India Defence Startups Are Scaling Fast. Here’s Why HAL and BEL Could Be the Biggest Winners
New Delhi, March 31, 2026: The Ministry of Defence finalized its annual accounts with domestic production value reaching ₹1.78 lakh crore. This is a sharp climb from the ₹1.09 lakh crore seen in 2023. Exports hit ₹38,424 crore. These figures do not stem from a sudden surge in building basic hulls or airframes. The growth is digital. 676 firms are currently operating under the iDEX framework. The government has put roughly ₹500 crore into this group. These companies do not build fighter jets. They build the sensors, thermal imaging arrays, and autonomous drone swarms that make those jets functional.
The money is moving.
For a portfolio manager, the story is not the ₹500 crore in grants. It is the friction in the procurement cycle. Most of these India Defence Startups—names like NewSpace Research, Tonbo Imaging, and Big Bang Boom Solutions—target specific operational gaps. They solve for electronic warfare or underwater robotics. The government absorbs early technical risk. But the “Valley of Death” remains the primary threat to capital. A successful trial at 15,000 feet in the Ladakh sector does not guarantee a line item in the next budget.
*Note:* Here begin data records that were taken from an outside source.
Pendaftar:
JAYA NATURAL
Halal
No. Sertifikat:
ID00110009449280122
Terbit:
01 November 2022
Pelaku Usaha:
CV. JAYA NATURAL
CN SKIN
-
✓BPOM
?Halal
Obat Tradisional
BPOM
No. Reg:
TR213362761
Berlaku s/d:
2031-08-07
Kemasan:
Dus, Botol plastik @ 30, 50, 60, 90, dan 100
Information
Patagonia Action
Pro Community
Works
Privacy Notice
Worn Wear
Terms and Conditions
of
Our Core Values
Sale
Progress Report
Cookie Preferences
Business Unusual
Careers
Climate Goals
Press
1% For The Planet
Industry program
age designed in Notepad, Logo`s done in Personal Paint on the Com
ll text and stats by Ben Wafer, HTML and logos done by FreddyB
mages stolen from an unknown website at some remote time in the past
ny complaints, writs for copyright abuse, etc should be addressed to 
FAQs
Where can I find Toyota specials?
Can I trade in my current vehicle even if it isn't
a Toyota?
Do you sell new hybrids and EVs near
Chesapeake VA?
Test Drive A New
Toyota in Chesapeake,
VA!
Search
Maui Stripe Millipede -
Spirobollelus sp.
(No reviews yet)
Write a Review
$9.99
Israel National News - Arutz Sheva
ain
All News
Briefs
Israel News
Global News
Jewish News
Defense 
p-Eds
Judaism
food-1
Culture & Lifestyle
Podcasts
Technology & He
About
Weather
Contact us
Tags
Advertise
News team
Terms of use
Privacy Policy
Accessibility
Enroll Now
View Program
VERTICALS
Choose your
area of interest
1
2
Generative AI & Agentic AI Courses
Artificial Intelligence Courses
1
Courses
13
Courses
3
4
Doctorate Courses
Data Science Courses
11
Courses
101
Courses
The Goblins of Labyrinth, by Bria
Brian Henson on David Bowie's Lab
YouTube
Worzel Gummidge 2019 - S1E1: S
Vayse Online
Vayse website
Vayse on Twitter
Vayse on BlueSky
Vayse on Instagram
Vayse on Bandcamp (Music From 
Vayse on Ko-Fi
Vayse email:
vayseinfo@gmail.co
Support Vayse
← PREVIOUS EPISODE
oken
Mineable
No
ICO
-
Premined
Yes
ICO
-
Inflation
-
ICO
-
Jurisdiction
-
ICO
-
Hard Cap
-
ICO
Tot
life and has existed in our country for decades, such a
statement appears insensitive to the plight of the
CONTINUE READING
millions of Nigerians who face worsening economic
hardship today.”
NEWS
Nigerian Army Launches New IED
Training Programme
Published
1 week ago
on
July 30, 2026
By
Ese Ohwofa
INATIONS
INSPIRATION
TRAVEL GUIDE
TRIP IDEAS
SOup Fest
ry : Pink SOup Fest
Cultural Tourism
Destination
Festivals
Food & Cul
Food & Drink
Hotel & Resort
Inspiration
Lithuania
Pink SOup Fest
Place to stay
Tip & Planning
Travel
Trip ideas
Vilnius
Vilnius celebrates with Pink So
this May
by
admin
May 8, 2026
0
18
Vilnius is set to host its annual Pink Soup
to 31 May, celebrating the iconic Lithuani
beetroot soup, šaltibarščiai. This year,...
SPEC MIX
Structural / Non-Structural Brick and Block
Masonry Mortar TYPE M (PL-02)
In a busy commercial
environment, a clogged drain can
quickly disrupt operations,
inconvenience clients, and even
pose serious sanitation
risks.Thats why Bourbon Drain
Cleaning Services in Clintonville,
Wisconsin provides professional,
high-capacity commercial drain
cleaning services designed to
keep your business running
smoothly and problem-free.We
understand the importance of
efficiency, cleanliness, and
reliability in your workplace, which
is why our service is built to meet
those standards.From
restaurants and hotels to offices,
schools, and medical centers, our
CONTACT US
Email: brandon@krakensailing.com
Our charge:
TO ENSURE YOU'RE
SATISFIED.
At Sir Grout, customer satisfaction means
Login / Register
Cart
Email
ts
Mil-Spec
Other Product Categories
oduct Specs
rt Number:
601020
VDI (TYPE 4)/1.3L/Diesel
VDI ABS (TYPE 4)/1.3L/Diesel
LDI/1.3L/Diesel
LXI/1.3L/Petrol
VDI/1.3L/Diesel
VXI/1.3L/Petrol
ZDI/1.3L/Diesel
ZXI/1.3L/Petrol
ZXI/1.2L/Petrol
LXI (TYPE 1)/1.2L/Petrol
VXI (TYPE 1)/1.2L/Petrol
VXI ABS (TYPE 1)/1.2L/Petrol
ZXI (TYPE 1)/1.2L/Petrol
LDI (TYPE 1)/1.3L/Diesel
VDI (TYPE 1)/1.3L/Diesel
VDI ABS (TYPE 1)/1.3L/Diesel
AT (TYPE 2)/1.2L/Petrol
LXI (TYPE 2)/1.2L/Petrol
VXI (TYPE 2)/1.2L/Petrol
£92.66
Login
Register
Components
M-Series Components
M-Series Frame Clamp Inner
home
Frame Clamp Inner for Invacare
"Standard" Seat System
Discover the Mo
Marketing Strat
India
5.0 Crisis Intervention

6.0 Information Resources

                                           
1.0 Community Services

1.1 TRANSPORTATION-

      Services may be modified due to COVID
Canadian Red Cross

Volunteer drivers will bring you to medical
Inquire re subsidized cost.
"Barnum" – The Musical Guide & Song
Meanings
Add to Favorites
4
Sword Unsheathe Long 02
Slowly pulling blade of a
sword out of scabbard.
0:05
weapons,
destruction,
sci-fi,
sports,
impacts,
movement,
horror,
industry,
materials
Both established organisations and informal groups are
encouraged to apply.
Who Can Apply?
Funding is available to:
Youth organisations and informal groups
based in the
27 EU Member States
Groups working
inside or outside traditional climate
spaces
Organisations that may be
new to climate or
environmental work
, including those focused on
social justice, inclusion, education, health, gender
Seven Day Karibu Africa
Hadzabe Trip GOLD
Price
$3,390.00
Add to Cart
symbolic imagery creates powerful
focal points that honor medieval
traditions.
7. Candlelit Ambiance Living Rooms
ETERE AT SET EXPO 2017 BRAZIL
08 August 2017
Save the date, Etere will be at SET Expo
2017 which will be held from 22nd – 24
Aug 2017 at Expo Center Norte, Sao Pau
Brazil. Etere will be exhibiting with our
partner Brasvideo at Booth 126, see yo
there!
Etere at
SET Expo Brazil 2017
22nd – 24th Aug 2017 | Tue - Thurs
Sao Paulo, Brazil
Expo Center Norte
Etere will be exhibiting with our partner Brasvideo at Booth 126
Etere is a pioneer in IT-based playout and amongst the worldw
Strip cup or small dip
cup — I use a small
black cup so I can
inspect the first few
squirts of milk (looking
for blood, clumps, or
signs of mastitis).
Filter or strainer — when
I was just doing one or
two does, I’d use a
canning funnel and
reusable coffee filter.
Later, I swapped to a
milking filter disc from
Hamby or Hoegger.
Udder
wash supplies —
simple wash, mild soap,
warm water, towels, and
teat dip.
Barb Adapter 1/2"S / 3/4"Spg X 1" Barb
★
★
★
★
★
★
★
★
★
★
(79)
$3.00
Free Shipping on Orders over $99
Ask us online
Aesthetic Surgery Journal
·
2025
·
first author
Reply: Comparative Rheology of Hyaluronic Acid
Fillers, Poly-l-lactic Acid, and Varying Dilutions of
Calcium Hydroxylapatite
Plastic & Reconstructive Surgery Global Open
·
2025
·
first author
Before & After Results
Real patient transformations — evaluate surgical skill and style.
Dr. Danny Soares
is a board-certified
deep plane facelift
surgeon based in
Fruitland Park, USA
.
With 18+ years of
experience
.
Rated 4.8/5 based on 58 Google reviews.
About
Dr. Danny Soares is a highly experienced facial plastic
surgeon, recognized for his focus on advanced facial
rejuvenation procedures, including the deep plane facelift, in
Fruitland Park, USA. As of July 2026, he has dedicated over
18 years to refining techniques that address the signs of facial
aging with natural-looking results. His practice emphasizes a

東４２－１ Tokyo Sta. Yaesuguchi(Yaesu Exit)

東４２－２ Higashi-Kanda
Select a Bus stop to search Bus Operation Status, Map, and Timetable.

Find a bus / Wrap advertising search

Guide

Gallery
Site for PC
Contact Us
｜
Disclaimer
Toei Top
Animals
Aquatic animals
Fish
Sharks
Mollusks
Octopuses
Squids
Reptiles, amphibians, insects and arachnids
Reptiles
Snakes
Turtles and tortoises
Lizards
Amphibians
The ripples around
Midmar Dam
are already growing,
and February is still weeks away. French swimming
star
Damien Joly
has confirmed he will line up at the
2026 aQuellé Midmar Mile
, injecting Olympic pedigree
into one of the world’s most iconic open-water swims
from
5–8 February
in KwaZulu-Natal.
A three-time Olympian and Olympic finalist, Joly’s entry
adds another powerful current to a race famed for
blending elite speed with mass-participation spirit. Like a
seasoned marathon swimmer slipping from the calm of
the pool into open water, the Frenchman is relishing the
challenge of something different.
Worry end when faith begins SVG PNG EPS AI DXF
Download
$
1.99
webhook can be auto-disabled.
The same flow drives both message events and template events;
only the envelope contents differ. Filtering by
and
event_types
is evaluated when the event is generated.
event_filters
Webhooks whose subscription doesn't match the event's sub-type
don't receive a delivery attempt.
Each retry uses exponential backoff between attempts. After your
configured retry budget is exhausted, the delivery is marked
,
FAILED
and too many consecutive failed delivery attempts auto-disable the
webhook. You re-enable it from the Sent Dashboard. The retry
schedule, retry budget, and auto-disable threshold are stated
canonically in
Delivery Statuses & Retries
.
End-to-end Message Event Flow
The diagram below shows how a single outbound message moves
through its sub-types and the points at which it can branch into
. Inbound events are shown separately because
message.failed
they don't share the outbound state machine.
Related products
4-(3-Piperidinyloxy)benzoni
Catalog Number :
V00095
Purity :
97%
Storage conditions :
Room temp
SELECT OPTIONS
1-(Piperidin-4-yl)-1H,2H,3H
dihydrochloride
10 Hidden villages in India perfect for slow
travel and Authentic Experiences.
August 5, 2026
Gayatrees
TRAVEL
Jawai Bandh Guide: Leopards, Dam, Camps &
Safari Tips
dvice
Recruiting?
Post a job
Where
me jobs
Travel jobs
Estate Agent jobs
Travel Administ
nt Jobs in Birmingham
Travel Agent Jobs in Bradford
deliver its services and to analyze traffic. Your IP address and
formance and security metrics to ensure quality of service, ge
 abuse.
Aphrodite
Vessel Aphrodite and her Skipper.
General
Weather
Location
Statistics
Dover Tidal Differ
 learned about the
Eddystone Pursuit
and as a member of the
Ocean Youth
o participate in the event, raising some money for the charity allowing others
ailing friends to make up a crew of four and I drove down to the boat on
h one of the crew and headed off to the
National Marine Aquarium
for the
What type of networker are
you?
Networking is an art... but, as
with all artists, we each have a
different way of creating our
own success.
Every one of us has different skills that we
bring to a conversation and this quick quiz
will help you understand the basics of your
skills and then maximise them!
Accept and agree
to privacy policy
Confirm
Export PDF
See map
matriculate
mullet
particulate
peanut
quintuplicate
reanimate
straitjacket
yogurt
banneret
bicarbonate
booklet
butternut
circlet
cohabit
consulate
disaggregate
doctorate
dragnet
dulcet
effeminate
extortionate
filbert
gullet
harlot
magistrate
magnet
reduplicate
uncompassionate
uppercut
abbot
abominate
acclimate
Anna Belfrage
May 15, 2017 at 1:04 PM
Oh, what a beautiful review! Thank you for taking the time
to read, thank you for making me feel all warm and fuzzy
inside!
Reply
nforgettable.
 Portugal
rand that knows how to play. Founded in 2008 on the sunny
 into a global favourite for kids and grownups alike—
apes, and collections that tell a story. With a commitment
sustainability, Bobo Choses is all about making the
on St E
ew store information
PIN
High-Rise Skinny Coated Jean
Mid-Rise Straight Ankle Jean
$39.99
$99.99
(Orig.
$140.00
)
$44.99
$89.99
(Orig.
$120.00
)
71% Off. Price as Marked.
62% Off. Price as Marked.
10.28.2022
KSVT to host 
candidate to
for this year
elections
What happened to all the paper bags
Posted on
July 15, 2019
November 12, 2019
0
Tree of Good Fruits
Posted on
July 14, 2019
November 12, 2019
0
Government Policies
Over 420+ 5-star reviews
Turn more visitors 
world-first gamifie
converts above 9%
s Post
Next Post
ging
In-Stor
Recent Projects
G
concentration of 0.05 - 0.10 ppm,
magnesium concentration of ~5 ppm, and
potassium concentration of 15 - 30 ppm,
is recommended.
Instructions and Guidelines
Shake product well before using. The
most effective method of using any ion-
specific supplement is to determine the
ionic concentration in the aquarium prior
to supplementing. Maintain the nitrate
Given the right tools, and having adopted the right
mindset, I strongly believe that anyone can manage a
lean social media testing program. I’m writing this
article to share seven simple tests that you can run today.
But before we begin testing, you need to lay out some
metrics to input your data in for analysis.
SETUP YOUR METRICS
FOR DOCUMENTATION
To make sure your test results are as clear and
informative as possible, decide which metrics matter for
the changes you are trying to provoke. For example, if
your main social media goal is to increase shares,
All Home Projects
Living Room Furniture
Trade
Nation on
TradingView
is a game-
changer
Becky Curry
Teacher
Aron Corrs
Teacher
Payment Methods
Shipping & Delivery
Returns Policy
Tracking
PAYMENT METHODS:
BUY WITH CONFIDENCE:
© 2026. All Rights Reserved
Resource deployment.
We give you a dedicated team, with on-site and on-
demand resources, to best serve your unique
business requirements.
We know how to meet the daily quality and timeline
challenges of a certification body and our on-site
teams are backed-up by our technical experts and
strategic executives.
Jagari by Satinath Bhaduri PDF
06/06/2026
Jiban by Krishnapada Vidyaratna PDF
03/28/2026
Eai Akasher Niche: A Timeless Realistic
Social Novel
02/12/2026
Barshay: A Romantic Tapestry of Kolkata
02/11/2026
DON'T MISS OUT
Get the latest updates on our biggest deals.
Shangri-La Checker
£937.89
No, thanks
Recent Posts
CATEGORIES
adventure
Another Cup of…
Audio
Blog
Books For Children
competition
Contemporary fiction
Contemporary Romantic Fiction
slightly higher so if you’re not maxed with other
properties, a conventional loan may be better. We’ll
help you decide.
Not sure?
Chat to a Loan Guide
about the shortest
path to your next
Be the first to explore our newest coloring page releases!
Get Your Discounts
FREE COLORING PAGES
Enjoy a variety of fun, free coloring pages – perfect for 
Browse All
Moving from a prototype to a multi-year production contract is where domestic innovation stalls.
The institutional play is at the integrator level.
Supply Chain Shifts Among the Best Defence Companies in India
Large-cap players like Hindustan Aeronautics Limited (HAL), Bharat Electronics Limited (BEL), and Larsen & Toubro are changing their margin profiles. They are acting as systems integrators. Instead of heavy internal R&D for every component, they are plugging in tech from India Defence Startups. This shifts the R&D burn off the majors’ balance sheets. It also speeds up the delivery of autonomous systems. Bharat Forge and Zen Technologies are already deep into this network.
Software is cheaper than steel.
The military reality is shifting toward low-cost attrition. Drone swarms and counter-drone electronics offer a higher return on capital than traditional heavy armor. The Ministry knows this. That is why the focus has shifted to code and autonomy. But investors must watch the lag. If the procurement system cannot shorten the bridge between a prototype and a purchase order, the 676 firms in the program face a liquidity crunch.
Valuations in the private space are rising, yet the public markets offer the only real exit for now. The supply chain is getting stronger. Indigenous content requirements, often set at 50% to 60%, are forcing the hand of big manufacturers. They have to buy local. The relationship between the listed majors and these small tech shops is the only thing keeping the production numbers climbing.
The physical environment of the Indian border is a brutal testing ground. Equipment must function in the high-altitude, low-oxygen environments of the Himalayas where temperatures drop to -40 degrees Celsius. This is a natural barrier to entry for foreign firms. Battery life in loitering munitions degrades at these altitudes. Thermal sensors must compensate for extreme atmospheric noise. Firms like Tonbo Imaging have built their value on solving these specific physics problems. They are not competing on price; they are competing on environmental specialization.
Exports provide the secondary validation. The sale of BrahMos missiles to the Philippines and interest from Armenian and Middle Eastern buyers for Indian artillery indicates a shift. India is no longer just the world’s largest importer of arms. It is now a Tier 2 exporter. This transition is critical for the P/E multiples of companies like BEL and Mazagon Dock Shipbuilders. Historically, these stocks traded at 15x to 20x forward earnings. They are now pushing toward 35x as the market prices in a structural shift from one-time orders to long-term maintenance.
The “Positive Indigenization Lists” now cover over 4,600 items. These are not just bolts. They include complex line replaceable units for the Su-30 MKI and the Tejas Mk1A. Every item added to this list is a forced revenue stream for a domestic company.
The risk is the concentration of power in the Ministry. A change in the “Make” category or a delay in the contract negotiation committee can wipe out the annual earnings of a specialized mid-cap player. The majors are safer because they have the balance sheets to survive a 24-month delay. The startups do not. The winners will not be the companies that pour the most steel. The winners will be the companies that integrate the most sensors into a single network. Bharat Electronics sits at the center of this, with an order book exceeding ₹75,000 crore. The capital is there. The contracts are the bottleneck.